## Trecho do texto

Investigação começou após denúncia
A aplicação dos recursos transferidos pelo Ministério de Desenvolvimento Social ao Gerar começou a ser investigada depois que uma empresa desclassificada num processo licitatório promovido pela organização a denunciou ao Tribunal de Contas da União (TCU). Em agosto de 2007 o TCU pediu a suspensão dos repasses a organização até que a Secretaria de Controle Externo no Estado do Paraná pudesse realizar uma avaliação do convênio.
O relatório dos técnicos do Tribunal apontou diversas irregularidades na aplicação dos recursos, recomendou que a verba continuasse retida e que os valores repassados à instituição até aquele momento fossem restituídos à União. Já o ministro relator do processo, Guilherme Palmeira, decidiu acolher as justificativas apresentadas pelo Gerar e revogar a medida cautelar que suspendeu os repasses.

## Linhas exibidas
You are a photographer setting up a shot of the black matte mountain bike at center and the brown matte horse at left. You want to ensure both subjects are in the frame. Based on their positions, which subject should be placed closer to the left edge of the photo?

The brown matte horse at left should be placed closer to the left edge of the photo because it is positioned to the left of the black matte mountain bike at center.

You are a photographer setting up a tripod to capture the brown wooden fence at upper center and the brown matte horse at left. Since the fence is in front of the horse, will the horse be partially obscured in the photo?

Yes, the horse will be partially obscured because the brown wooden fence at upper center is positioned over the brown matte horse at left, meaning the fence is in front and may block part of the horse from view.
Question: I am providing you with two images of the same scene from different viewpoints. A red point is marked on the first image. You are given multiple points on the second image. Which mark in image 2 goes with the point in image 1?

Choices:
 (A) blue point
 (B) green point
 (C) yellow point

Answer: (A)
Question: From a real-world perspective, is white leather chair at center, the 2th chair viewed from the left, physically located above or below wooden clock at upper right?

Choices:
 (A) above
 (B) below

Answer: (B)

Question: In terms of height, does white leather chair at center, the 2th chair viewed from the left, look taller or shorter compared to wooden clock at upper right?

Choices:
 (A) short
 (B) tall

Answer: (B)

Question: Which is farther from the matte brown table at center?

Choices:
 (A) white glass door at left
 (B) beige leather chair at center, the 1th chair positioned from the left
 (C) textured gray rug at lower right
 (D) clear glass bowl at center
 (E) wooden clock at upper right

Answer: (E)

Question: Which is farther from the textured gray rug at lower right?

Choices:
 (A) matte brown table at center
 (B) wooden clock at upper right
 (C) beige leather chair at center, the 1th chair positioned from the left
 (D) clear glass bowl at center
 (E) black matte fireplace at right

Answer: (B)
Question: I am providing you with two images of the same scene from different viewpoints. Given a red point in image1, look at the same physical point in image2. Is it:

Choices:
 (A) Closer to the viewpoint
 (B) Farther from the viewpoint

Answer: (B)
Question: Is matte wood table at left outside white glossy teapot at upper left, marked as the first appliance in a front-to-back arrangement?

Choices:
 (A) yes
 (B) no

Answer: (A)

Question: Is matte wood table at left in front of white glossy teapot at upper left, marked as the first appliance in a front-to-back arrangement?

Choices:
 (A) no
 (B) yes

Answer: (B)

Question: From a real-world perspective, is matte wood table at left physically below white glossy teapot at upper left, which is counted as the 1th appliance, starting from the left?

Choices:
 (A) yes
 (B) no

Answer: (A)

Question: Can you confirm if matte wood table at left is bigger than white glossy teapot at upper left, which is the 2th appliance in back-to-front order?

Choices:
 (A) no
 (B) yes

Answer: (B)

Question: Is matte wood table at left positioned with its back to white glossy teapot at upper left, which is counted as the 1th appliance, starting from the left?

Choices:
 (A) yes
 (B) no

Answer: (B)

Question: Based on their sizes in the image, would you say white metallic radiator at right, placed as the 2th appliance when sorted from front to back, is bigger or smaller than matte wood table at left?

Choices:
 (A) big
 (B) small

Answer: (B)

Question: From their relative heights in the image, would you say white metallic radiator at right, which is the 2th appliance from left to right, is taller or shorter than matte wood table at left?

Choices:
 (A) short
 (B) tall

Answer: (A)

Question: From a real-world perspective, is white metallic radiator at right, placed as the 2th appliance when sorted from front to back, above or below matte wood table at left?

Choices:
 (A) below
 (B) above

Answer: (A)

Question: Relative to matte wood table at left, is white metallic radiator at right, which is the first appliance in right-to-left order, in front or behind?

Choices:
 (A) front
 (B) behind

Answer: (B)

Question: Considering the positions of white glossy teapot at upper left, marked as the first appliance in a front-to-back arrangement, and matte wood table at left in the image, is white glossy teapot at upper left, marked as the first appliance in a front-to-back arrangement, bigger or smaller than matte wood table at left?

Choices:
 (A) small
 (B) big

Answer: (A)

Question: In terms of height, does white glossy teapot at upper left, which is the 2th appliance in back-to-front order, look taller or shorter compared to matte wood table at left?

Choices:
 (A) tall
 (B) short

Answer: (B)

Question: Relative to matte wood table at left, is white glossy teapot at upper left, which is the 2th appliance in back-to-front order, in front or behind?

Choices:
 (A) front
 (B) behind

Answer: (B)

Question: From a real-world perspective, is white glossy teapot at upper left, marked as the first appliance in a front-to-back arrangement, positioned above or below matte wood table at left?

## Detalhes da tarefa
Com base no texto sobre a investigação do Gerar, responda:
(a) Quem denunciou a organização ao Tribunal de Contas da União?
(b) Em que mês e ano o TCU pediu a suspensão dos repasses?
(c) O que decidiu o ministro relator Guilherme Palmeira?
As linhas não têm qualquer papel nesta atividade.

## Resposta do exercício
(a) Uma empresa desclassificada num processo licitatório promovido pela organização.
(b) Em agosto de 2007.
(c) Acolher as justificativas apresentadas pelo Gerar e revogar a medida cautelar que suspendeu os repasses.